The focus of the target article is on schedule effects in conventional operant conditioning, and it particularly provides an alternative to theories which propose direct effects of reinforcement on IRT’s. An acknowledged area of vagueness is in the structuring of “response-units” (section 5.4; last para) which have to be inferred in some cases, but are especially obvious where there is sensitivity to response number, either in FR schedules, or in explicit “counting” schedules (Mechner, 1958; Davis & Pérusse, 1988). In these cases it is arguable that “number” or “run-length” is directly reinforced. Limitations on generality within the domain of repeated operant responses occur in so far as there is no treatment of negative reinforcement, but one would expect that straightforward modifications to the mathematics (or even redefining what constitutes a positive incentive) would allow an interesting extension of the present principles. The issue of “IRT reinforcement” in free-operant avoidance learning was raised by Sidman (1954), but later studies (Sidman, 1962; Herrnstein, 1970) suggest that explanations which do not require reinforcement of specific IRT’s should be preferred. However, there are likely to be difficulties in identifying the terminal response and the point of reinforcement: “contiguity” in free operant avoidance, especially in probabalistic versions (Herrnstein & Hineline, 1966) is by definition less visible than in schedules of positive reinforcement.

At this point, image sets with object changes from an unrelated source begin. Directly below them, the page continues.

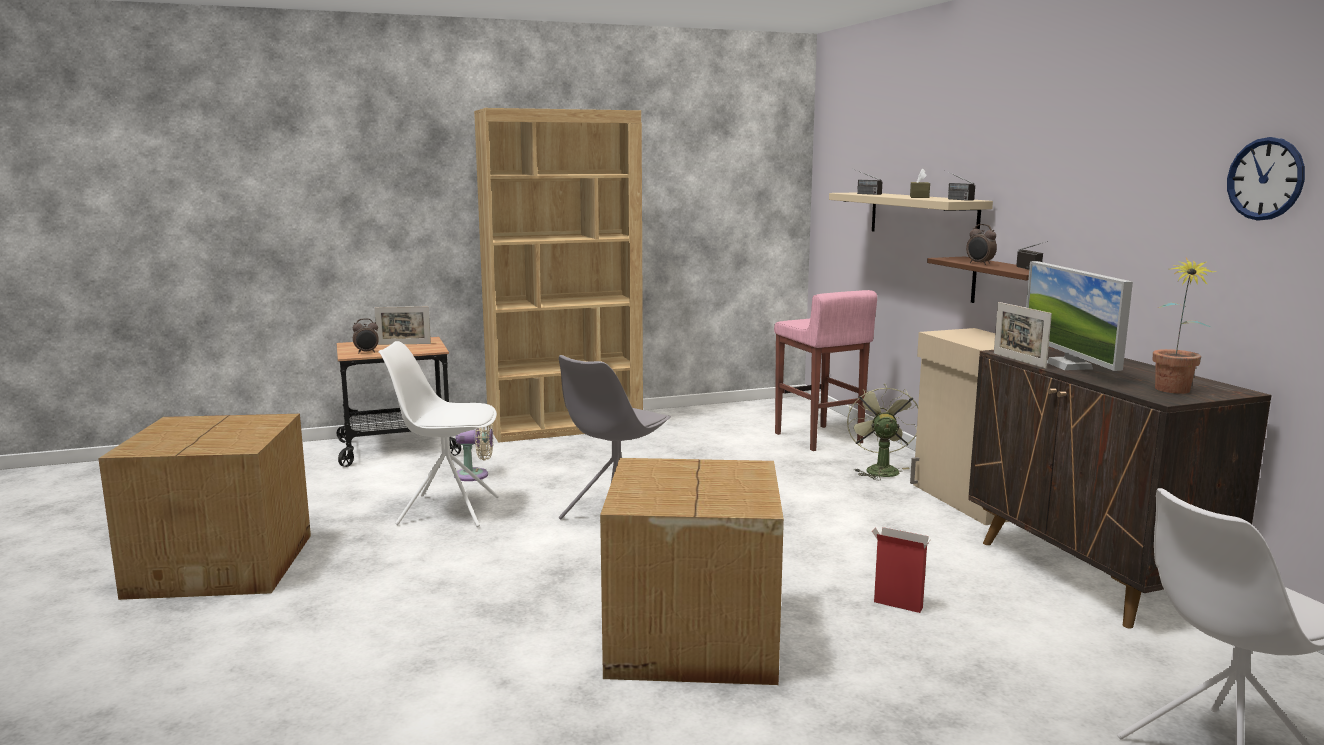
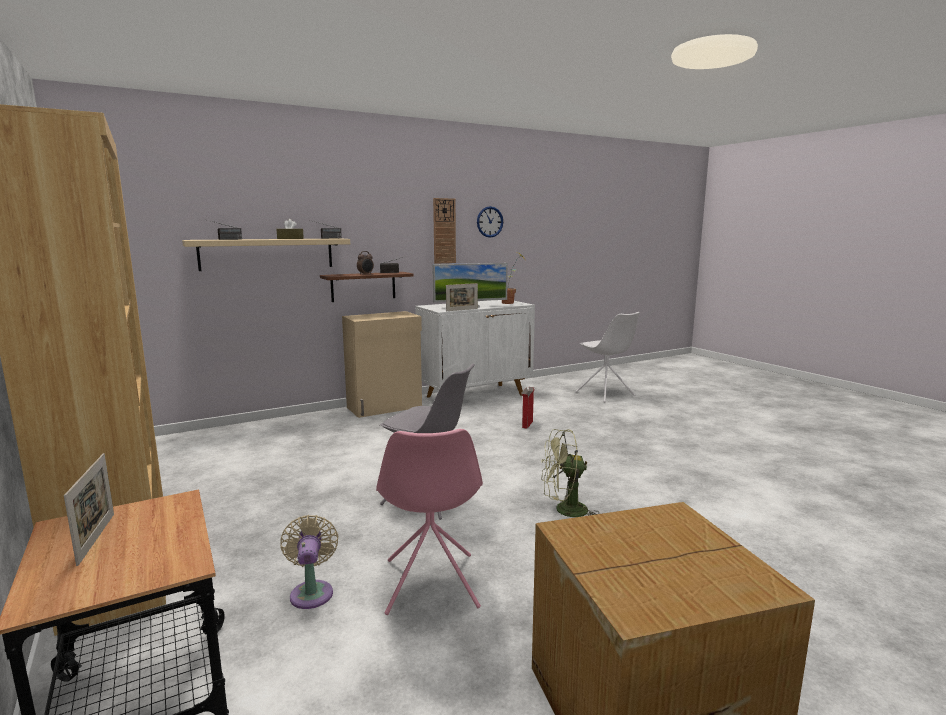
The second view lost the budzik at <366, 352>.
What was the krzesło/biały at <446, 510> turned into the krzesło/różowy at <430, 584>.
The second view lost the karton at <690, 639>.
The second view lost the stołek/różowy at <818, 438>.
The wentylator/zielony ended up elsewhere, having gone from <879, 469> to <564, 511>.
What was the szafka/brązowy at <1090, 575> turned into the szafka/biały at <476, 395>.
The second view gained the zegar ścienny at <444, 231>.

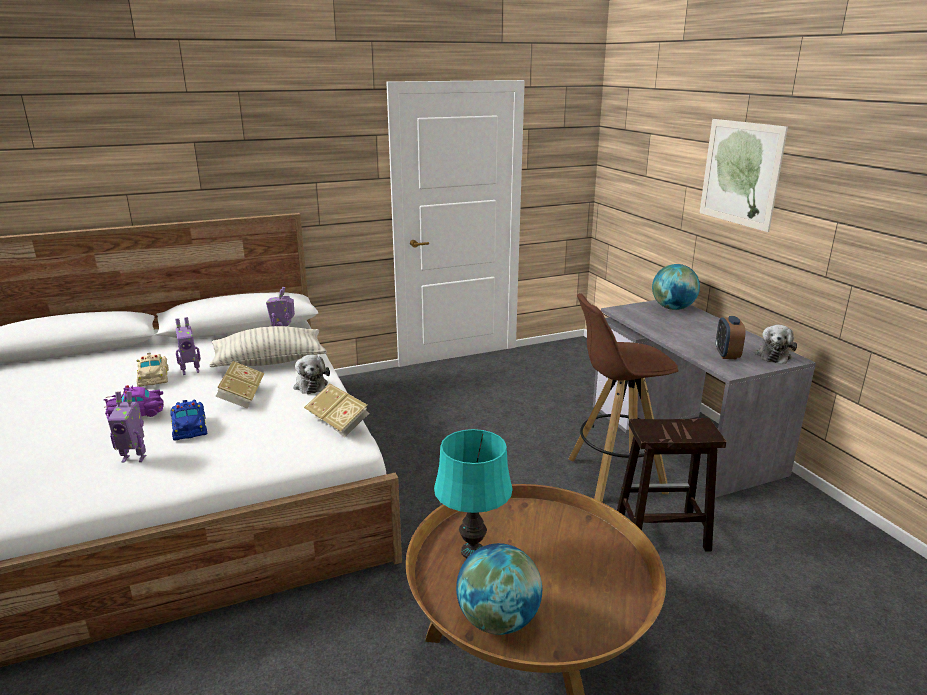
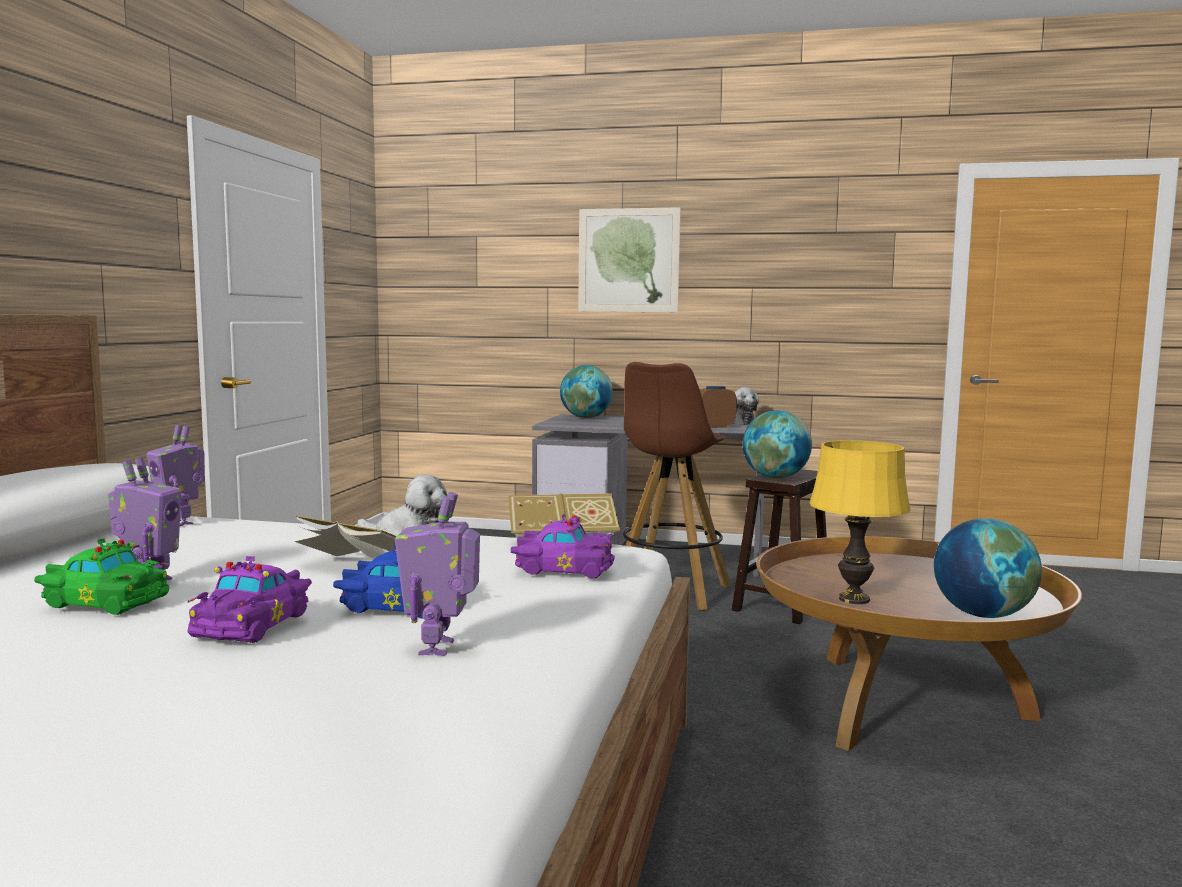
The robot zabawkowy at <134, 458> ended up facing another way, 150 degrees clockwise from before.
What was the samochodzik/beżowy at <154, 377> turned into the samochodzik/zielony at <105, 601>.
The second view lost the poduszka at <270, 362>.
What was the lampa stołowa/turkusowy at <473, 551> turned into the lampa stołowa/żółty at <854, 599>.
The budzik at <727, 355> ended up facing another way, 120 degrees clockwise from before.
The second view gained the samochodzik/fioletowy at <562, 568>.
The second view gained the globus at <775, 477>.

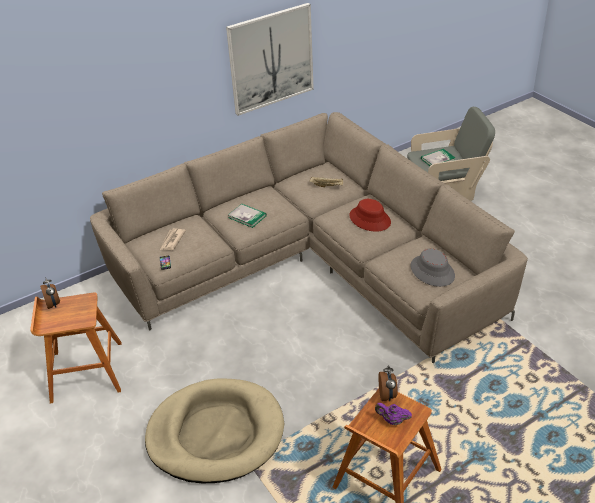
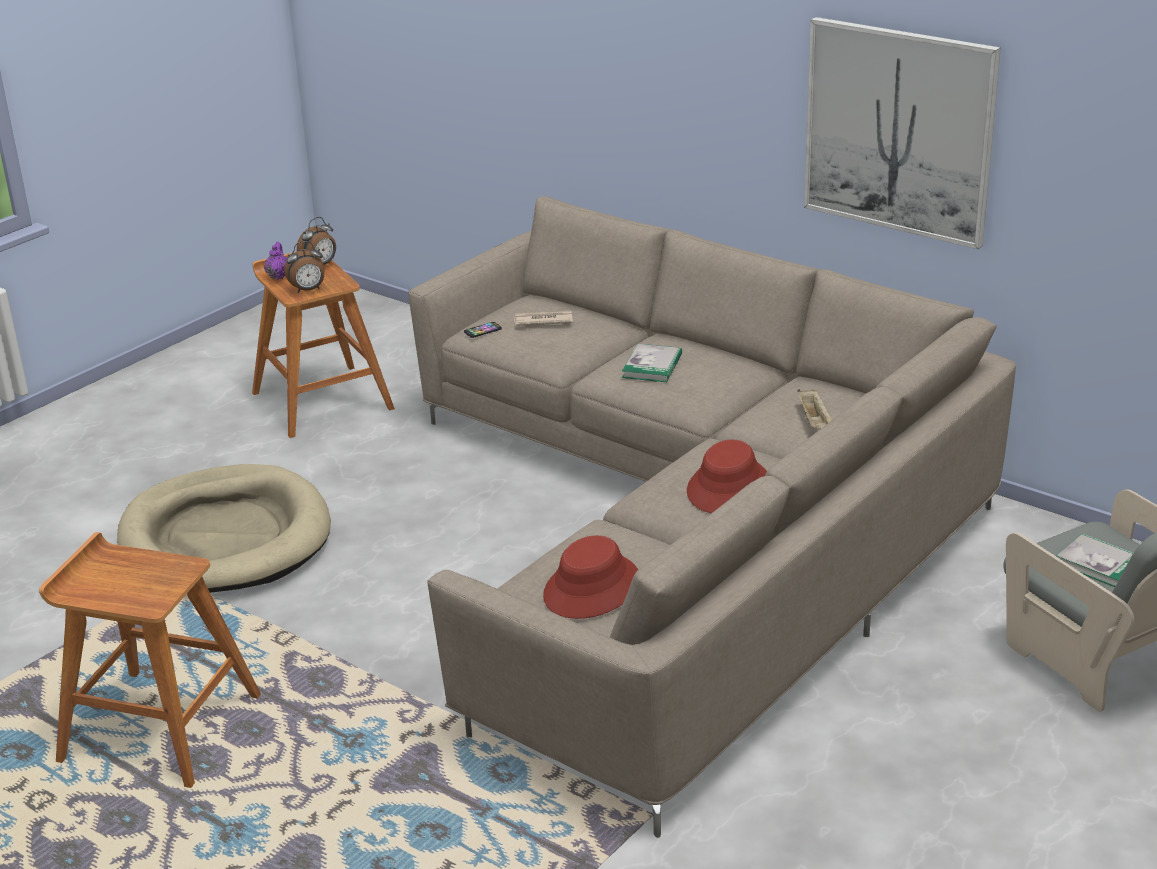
The imbryk/fioletowy ended up elsewhere, having gone from <392, 420> to <278, 276>.
The budzik ended up elsewhere, having gone from <387, 395> to <308, 290>.
What was the kapelusz/szary at <432, 271> turned into the kapelusz/czerwony at <592, 588>.

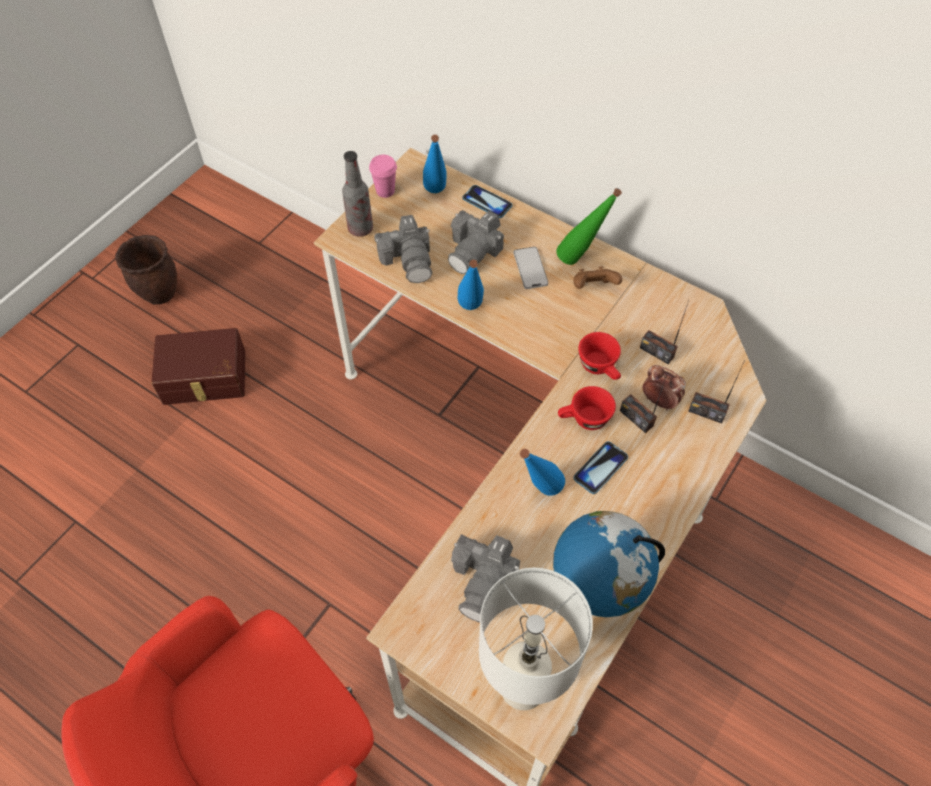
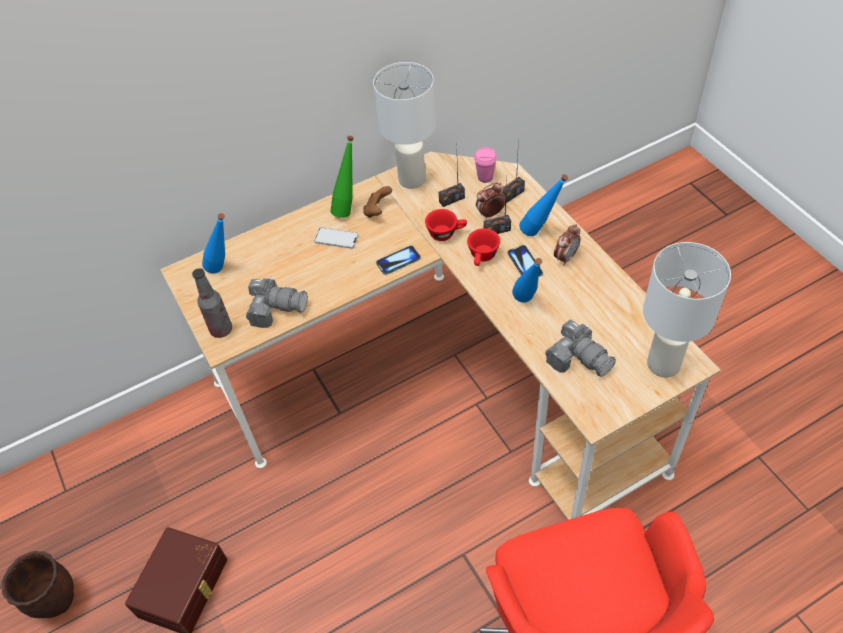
The filiżanka/różowy ended up elsewhere, having gone from <385, 191> to <485, 177>.
The second view lost the aparat fotograficzny at <474, 251>.
The butelka/niebieski ended up elsewhere, having gone from <471, 312> to <540, 233>.
The telefon ended up elsewhere, having gone from <487, 202> to <398, 261>.
The second view lost the globus at <596, 590>.
The second view gained the lampa stołowa/biały at <411, 179>.
The second view gained the budzik at <565, 257>.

An apparent gap in the theory, which applies to punishment of operant responses (Boe & Church, 1967) but also to aspects of extinction, is that there is no separate mechanism of response inhibition. In some cases the weighted moving average might be expected to suffice, but there is compelling evidence from many areas of animal learning, including behavioural contrast effects in multiple schedules, that a theory which includes only excitation and its absence is only half a theory.

Clearly the target article is intended to be narrow but thorough, rather than all-embracing. But part of its appeal is its potential generality, and this can only be realized by testing the theory against a wider range of phenomena than has so far been attempted.


References

Boe, E.E. & Church, R.M. (1967) Permanent effects of punishment during extinction. Journal of Comparative and Physiological Psychology 63: 486-92

Davis, H. & Pérusse, R. (1988) Numerical competence in animals: Definitional issues, current evidence, and a new research agenda. Behavioural and Brain Sciences 11: 561-79.

Dickinson, A. (1985) Actions and habits: the development of behavioural autonomy. Proceedings of the Royal Society, B 308: 67-78.

Gallistel, C.R. (1990) The Organization of Learning. Cambridge, Mass.: MIT Press

Herrnstein, R.J. (1969) Method and theory in the study of avoidance. Psychological Review 76: 46-69.

Herrnstein, R.J. & Hineline, P.N. (1966) Negative reinforcement as shock frequency reduction. Journal of the Experimental Analysis of Behaviour 9: 421-30.

Hull, C.L. (1934) The concept of habit-family hierarchy and maze learning. Psychological Review 41: Part I 33-54, Part II, 134-152.

Hull, C.L. (1943) Principles of Behaviour. Appleton- Century-Crofts: New York.

Mechner, F. (1958) Probability relations within response sequences under ratio reinforcement. Journal of the Experimental Analysis of Behaviour 1: 109-121.

Olton, D.S. (1979) Mazes, maps, and memory. American Psychologist 34: 583-96.

Olton, D.S. & Samuelson, R.J. (1976) Remembrance of places passed: spatial memory in rats. Journal of Experimental Psychology: Animal Behaviour Processes 2: 97-116.

Rescorla, R.A. (1990) The role of information about the response-outcome relation in instrumental discrimination learning. Journal of Experimental Psychology: Animal Behaviour Processes 16: 262-270.

Shettleworth, S.J. & Krebs, J.R. (1982) How marsh tits find their hoards: the roles of site preference and spatial memory. Journal of Experimental Psychology: Animal Behaviour Processes 8: 354-75.

Sidman, M. (1954) The temporal distribution of avoidance responses. Journal of Comparative and Physiological Psychology 47: 399-402.

Sidman, M. (1962) An adjusting avoidance schedule. Journal of the Experimental Analysis of Behaviour 5: 271- 277.

Tolman, E.C. (1932) Purposive Behaviour in Animals and Men. Century: New York.

Tolman, E.C. (1948) Cognitive maps in rats and men. Psychological Review 55: 189-208.